▶ [SELECTED EXCERPT]
********************

Re: The document needs editing by a native English speaker

Thank you, Phil!

On 22/01/15 10:55, Phil Archer wrote:
> I'm working through it now and yes, native speaker adjustment is part 
> of that.
>
> On 22/01/2015 12:42, Caroline Burle wrote:
>> Hello!
>>
>> Annette raised the question that the document needs editing by a native
>> English speaker, I understand Phil would do it, is that correct?
>>
>> Kind regards,
>> Caroline
>>
>> On 21/01/15 18:31, Annette Greiner wrote:
>>> I’m concerned that we are maybe getting out of scope with all the
>>> detail about vocabularies. Creating new vocabularies is a different
>>> task from publishing data that uses them, unless you are talking about
>>> custom controlled vocabularies. Of course, publishers need to document
>>> any custom controlled vocabularies they are using, but the best
>>> practices we have seem to be written for people inventing large
>>> standardized ones. Creating large standardized vocabularies is not
>>> something we expect data publishers to do per se. In fact, the more we
>>> emphasize information about creating vocabularies, the more we seem to
>>> be suggesting that data publishers should be doing that regularly. I
>>> would rather we de-emphasized creating new vocabularies and instead
>>> emphasized re-using existing vocabularies.

********************

▶ [SUPPLIED DATA]
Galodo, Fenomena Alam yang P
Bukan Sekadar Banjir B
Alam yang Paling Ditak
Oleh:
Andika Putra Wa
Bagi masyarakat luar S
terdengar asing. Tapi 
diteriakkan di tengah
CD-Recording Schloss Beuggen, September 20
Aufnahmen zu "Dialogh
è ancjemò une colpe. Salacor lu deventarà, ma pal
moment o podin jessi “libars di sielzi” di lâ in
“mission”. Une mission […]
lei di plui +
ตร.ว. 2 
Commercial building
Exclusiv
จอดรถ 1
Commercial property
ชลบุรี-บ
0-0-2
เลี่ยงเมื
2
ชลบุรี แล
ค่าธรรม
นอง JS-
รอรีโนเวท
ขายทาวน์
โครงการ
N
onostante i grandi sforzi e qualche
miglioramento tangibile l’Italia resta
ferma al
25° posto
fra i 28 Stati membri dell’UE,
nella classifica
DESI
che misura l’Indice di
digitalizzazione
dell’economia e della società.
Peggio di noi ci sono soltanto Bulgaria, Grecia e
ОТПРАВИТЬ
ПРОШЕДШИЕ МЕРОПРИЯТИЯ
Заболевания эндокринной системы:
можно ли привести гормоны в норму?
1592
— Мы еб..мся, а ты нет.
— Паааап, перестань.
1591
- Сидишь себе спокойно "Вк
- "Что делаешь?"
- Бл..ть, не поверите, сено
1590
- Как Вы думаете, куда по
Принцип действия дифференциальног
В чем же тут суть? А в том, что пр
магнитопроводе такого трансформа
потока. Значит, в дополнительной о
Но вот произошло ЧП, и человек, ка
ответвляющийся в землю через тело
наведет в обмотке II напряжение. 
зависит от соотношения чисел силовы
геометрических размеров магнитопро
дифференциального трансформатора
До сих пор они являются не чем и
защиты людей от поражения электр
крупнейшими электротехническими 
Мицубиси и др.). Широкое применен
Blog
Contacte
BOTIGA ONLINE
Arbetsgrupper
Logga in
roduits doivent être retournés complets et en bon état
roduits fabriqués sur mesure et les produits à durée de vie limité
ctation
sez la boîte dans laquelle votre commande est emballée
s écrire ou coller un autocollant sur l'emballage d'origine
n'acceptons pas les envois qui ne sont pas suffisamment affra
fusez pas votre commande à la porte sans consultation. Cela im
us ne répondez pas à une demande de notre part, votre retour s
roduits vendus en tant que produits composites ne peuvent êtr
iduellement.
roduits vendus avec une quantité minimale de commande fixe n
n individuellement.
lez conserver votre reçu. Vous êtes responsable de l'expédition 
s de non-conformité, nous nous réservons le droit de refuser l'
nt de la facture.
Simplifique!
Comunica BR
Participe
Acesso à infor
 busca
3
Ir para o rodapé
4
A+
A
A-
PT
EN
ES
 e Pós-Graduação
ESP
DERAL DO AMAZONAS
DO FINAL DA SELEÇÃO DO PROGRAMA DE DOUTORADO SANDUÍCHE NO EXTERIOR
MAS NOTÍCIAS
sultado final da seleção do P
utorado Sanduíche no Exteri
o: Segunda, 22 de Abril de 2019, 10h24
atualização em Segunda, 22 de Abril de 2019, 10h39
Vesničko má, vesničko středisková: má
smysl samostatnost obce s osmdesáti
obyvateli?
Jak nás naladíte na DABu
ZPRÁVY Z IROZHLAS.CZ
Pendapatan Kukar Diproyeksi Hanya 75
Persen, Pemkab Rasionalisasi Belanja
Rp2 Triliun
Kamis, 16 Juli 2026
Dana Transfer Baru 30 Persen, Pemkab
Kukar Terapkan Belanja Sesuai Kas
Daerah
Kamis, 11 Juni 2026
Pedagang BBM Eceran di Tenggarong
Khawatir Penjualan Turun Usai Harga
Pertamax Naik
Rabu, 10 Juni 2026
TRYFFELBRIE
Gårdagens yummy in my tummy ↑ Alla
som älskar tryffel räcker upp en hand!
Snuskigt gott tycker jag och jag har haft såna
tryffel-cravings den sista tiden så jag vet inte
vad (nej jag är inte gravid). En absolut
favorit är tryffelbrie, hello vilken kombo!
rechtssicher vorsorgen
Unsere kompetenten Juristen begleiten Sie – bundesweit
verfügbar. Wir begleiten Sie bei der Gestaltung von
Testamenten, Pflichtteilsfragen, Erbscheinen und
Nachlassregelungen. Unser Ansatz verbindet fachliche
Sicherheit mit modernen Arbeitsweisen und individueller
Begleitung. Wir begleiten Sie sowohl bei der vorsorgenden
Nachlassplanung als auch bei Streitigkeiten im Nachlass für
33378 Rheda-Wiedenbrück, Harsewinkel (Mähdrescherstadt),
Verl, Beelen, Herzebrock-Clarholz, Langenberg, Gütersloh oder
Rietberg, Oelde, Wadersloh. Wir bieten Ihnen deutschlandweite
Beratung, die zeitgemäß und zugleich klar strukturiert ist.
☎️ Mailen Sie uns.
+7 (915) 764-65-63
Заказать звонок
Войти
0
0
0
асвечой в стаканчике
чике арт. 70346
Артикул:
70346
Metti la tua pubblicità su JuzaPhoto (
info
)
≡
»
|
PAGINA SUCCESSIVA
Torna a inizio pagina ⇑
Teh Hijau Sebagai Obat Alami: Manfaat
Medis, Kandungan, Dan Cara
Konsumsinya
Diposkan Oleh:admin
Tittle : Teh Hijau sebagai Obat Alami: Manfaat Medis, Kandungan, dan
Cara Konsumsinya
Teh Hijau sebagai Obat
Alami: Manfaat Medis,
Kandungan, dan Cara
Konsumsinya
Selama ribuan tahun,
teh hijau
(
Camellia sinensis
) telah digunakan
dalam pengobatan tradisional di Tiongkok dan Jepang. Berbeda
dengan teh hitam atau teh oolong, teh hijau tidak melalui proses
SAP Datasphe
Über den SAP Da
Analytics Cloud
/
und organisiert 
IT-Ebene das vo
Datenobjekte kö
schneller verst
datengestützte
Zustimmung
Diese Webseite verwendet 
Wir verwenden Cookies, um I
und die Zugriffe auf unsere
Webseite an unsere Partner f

********************

▶ [ASSIGNED TASK 1]
Name every person who appears in the email thread on editing the document, using the fullest form of each name the thread gives.
▶ [ASSIGNED TASK 2]
Resume the email thread on editing the document, picking up right after its final sentence.
None of the items is needed here.

▶ [ANSWER BOX 1]
Phil Archer
Caroline Burle
Annette Greiner

▶ [ANSWER BOX 2]
>>>
>>> thus, I think we should reconsider whether each of the BPs in 7.4 is
>>> in scope. BP12, BP13, and BP15 seem to me meant for people developing
>>> large standard vocabularies. BP14 is just the reverse way of saying
>>> the same thing as BP3. BP11 should only address custom controlled
>>> vocabularies. (Publishers should not produce new—and possibly
>>> conflicting--documentation for existing vocabularies; that task falls
>>> to the creators of the vocabulary.)
>>>
>>> I also think BP3 should only be a SHOULD. I wouldn’t want someone to
>>> avoid publishing because they felt they had to use standard
>>> vocabularies to do that. Many datasets in the sciences are
>>> overwhelmingly filled with data that has no standard vocabulary
>>> (because the domain is too new).
>>>
>>> The document needs editing by a native English speaker. Is someone
>>> already in line to do that?
>>> -Annette
>>>
>>> -- 
>>> Annette Greiner
>>> NERSC Data and Analytics Services
>>> Lawrence Berkeley National Laboratory
>>> 510-495-2935
>>>
>>> On Jan 21, 2015, at 10:16 AM, Bernadette Farias Lóscio
>>> <bfl@cin.ufpe.br> wrote:
>>>
>>>> Hello Carlos,
>>>>
>>>> Thanks for your comments!
>>>>
>>>> When I said that the Document Metadata BP was redundant with the
>>>> Document Vocabularies BP, I was considering the BP definition and not
>>>> the real intention of the BP.
>>>>
>>>> If we consider the meaning that "BP4 is about documenting what
>>>> metadata terms (being reused or ad-hoc) are you finally using", then
>>>> Document Metadata is not redundant with Document Vocabularies BP.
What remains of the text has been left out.